(Dataset entries)
▽
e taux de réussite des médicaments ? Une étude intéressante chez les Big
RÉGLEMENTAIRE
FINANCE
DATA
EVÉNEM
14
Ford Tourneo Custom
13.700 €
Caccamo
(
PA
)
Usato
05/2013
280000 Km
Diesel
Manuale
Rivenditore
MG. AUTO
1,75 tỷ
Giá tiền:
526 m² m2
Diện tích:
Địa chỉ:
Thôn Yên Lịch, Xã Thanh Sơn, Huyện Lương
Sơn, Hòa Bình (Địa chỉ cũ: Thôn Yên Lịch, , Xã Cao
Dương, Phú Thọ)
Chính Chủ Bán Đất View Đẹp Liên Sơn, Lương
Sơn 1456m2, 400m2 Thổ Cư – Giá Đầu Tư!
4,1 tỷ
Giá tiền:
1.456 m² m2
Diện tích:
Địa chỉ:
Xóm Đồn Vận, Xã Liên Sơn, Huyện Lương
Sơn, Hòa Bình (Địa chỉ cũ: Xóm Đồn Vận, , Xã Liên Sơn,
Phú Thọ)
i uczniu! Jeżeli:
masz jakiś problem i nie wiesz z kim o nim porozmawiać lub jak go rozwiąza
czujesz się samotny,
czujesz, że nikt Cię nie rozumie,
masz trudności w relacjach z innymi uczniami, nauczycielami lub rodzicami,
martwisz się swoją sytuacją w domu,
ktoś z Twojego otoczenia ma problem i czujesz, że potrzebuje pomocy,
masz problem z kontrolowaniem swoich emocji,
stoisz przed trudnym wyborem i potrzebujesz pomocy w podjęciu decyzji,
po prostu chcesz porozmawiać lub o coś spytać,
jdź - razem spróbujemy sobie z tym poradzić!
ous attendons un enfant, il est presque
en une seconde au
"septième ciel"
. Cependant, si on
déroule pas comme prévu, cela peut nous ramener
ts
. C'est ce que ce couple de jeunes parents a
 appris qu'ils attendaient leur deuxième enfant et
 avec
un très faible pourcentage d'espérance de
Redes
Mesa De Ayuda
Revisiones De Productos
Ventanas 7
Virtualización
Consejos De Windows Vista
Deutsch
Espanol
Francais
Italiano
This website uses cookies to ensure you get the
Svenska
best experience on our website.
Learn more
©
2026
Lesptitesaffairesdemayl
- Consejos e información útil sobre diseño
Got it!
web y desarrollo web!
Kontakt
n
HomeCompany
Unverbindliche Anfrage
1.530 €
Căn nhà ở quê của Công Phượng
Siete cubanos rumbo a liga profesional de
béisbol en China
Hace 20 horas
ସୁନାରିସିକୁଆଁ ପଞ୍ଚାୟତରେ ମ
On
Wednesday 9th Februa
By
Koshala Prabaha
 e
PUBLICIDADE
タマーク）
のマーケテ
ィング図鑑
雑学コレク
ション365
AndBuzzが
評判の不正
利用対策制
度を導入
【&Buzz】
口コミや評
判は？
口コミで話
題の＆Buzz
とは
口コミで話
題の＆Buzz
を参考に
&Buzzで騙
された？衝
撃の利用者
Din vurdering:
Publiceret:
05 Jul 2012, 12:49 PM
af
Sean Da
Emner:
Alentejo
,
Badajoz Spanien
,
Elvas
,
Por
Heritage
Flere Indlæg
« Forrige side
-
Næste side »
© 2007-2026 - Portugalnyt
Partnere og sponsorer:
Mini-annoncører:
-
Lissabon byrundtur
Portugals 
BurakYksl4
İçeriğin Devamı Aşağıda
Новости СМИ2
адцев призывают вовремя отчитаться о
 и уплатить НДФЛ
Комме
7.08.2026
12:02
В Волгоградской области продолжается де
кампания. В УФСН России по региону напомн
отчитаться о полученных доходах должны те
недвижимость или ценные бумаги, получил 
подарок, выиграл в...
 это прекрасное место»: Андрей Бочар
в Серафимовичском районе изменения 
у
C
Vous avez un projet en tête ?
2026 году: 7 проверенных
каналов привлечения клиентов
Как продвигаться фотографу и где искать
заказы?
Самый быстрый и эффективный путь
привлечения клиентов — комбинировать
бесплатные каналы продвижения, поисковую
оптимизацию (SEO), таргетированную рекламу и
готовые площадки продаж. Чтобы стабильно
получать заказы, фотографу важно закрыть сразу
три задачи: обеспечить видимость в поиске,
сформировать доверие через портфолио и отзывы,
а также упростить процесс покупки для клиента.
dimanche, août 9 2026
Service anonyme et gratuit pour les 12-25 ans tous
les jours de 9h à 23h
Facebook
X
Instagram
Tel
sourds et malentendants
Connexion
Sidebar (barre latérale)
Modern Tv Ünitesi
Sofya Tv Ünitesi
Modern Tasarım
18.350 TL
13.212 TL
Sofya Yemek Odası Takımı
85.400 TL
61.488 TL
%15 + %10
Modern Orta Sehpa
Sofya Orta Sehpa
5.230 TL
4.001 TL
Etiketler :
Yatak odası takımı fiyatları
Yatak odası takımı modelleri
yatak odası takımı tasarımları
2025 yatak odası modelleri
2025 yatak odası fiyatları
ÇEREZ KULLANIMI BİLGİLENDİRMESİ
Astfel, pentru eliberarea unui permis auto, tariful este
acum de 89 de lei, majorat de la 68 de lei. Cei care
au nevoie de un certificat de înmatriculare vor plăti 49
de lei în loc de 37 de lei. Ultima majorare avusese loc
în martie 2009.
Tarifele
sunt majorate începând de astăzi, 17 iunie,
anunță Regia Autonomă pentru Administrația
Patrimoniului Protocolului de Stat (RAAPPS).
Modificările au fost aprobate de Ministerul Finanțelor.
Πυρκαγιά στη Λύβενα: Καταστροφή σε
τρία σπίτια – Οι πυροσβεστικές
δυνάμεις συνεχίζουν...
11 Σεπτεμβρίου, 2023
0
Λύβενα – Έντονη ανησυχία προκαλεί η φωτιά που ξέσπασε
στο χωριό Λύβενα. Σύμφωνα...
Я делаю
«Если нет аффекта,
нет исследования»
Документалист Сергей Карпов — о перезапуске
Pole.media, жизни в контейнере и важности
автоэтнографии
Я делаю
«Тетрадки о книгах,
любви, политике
△
» YOUR GOAL:
Nothing in the records above may be left out; repeat them exactly.

» TASK SOLUTION:
e taux de réussite des médicaments ? Une étude intéressante chez les Big
RÉGLEMENTAIRE
FINANCE
DATA
EVÉNEM
14
Ford Tourneo Custom
13.700 €
Caccamo
(
PA
)
Usato
05/2013
280000 Km
Diesel
Manuale
Rivenditore
MG. AUTO
1,75 tỷ
Giá tiền:
526 m² m2
Diện tích:
Địa chỉ:
Thôn Yên Lịch, Xã Thanh Sơn, Huyện Lương
Sơn, Hòa Bình (Địa chỉ cũ: Thôn Yên Lịch, , Xã Cao
Dương, Phú Thọ)
Chính Chủ Bán Đất View Đẹp Liên Sơn, Lương
Sơn 1456m2, 400m2 Thổ Cư – Giá Đầu Tư!
4,1 tỷ
Giá tiền:
1.456 m² m2
Diện tích:
Địa chỉ:
Xóm Đồn Vận, Xã Liên Sơn, Huyện Lương
Sơn, Hòa Bình (Địa chỉ cũ: Xóm Đồn Vận, , Xã Liên Sơn,
Phú Thọ)
i uczniu! Jeżeli:
masz jakiś problem i nie wiesz z kim o nim porozmawiać lub jak go rozwiąza
czujesz się samotny,
czujesz, że nikt Cię nie rozumie,
masz trudności w relacjach z innymi uczniami, nauczycielami lub rodzicami,
martwisz się swoją sytuacją w domu,
ktoś z Twojego otoczenia ma problem i czujesz, że potrzebuje pomocy,
masz problem z kontrolowaniem swoich emocji,
stoisz przed trudnym wyborem i potrzebujesz pomocy w podjęciu decyzji,
po prostu chcesz porozmawiać lub o coś spytać,
jdź - razem spróbujemy sobie z tym poradzić!
ous attendons un enfant, il est presque
en une seconde au
"septième ciel"
. Cependant, si on
déroule pas comme prévu, cela peut nous ramener
ts
. C'est ce que ce couple de jeunes parents a
 appris qu'ils attendaient leur deuxième enfant et
 avec
un très faible pourcentage d'espérance de
Redes
Mesa De Ayuda
Revisiones De Productos
Ventanas 7
Virtualización
Consejos De Windows Vista
Deutsch
Espanol
Francais
Italiano
This website uses cookies to ensure you get the
Svenska
best experience on our website.
Learn more
©
2026
Lesptitesaffairesdemayl
- Consejos e información útil sobre diseño
Got it!
web y desarrollo web!
Kontakt
n
HomeCompany
Unverbindliche Anfrage
1.530 €
Căn nhà ở quê của Công Phượng
Siete cubanos rumbo a liga profesional de
béisbol en China
Hace 20 horas
ସୁନାରିସିକୁଆଁ ପଞ୍ଚାୟତରେ ମ
On
Wednesday 9th Februa
By
Koshala Prabaha
 e
PUBLICIDADE
タマーク）
のマーケテ
ィング図鑑
雑学コレク
ション365
AndBuzzが
評判の不正
利用対策制
度を導入
【&Buzz】
口コミや評
判は？
口コミで話
題の＆Buzz
とは
口コミで話
題の＆Buzz
を参考に
&Buzzで騙
された？衝
撃の利用者
Din vurdering:
Publiceret:
05 Jul 2012, 12:49 PM
af
Sean Da
Emner:
Alentejo
,
Badajoz Spanien
,
Elvas
,
Por
Heritage
Flere Indlæg
« Forrige side
-
Næste side »
© 2007-2026 - Portugalnyt
Partnere og sponsorer:
Mini-annoncører:
-
Lissabon byrundtur
Portugals 
BurakYksl4
İçeriğin Devamı Aşağıda
Новости СМИ2
адцев призывают вовремя отчитаться о
 и уплатить НДФЛ
Комме
7.08.2026
12:02
В Волгоградской области продолжается де
кампания. В УФСН России по региону напомн
отчитаться о полученных доходах должны те
недвижимость или ценные бумаги, получил 
подарок, выиграл в...
 это прекрасное место»: Андрей Бочар
в Серафимовичском районе изменения 
у
C
Vous avez un projet en tête ?
2026 году: 7 проверенных
каналов привлечения клиентов
Как продвигаться фотографу и где искать
заказы?
Самый быстрый и эффективный путь
привлечения клиентов — комбинировать
бесплатные каналы продвижения, поисковую
оптимизацию (SEO), таргетированную рекламу и
готовые площадки продаж. Чтобы стабильно
получать заказы, фотографу важно закрыть сразу
три задачи: обеспечить видимость в поиске,
сформировать доверие через портфолио и отзывы,
а также упростить процесс покупки для клиента.
dimanche, août 9 2026
Service anonyme et gratuit pour les 12-25 ans tous
les jours de 9h à 23h
Facebook
X
Instagram
Tel
sourds et malentendants
Connexion
Sidebar (barre latérale)
Modern Tv Ünitesi
Sofya Tv Ünitesi
Modern Tasarım
18.350 TL
13.212 TL
Sofya Yemek Odası Takımı
85.400 TL
61.488 TL
%15 + %10
Modern Orta Sehpa
Sofya Orta Sehpa
5.230 TL
4.001 TL
Etiketler :
Yatak odası takımı fiyatları
Yatak odası takımı modelleri
yatak odası takımı tasarımları
2025 yatak odası modelleri
2025 yatak odası fiyatları
ÇEREZ KULLANIMI BİLGİLENDİRMESİ
Astfel, pentru eliberarea unui permis auto, tariful este
acum de 89 de lei, majorat de la 68 de lei. Cei care
au nevoie de un certificat de înmatriculare vor plăti 49
de lei în loc de 37 de lei. Ultima majorare avusese loc
în martie 2009.
Tarifele
sunt majorate începând de astăzi, 17 iunie,
anunță Regia Autonomă pentru Administrația
Patrimoniului Protocolului de Stat (RAAPPS).
Modificările au fost aprobate de Ministerul Finanțelor.
Πυρκαγιά στη Λύβενα: Καταστροφή σε
τρία σπίτια – Οι πυροσβεστικές
δυνάμεις συνεχίζουν...
11 Σεπτεμβρίου, 2023
0
Λύβενα – Έντονη ανησυχία προκαλεί η φωτιά που ξέσπασε
στο χωριό Λύβενα. Σύμφωνα...
Я делаю
«Если нет аффекта,
нет исследования»
Документалист Сергей Карпов — о перезапуске
Pole.media, жизни в контейнере и важности
автоэтнографии
Я делаю
«Тетрадки о книгах,
любви, политике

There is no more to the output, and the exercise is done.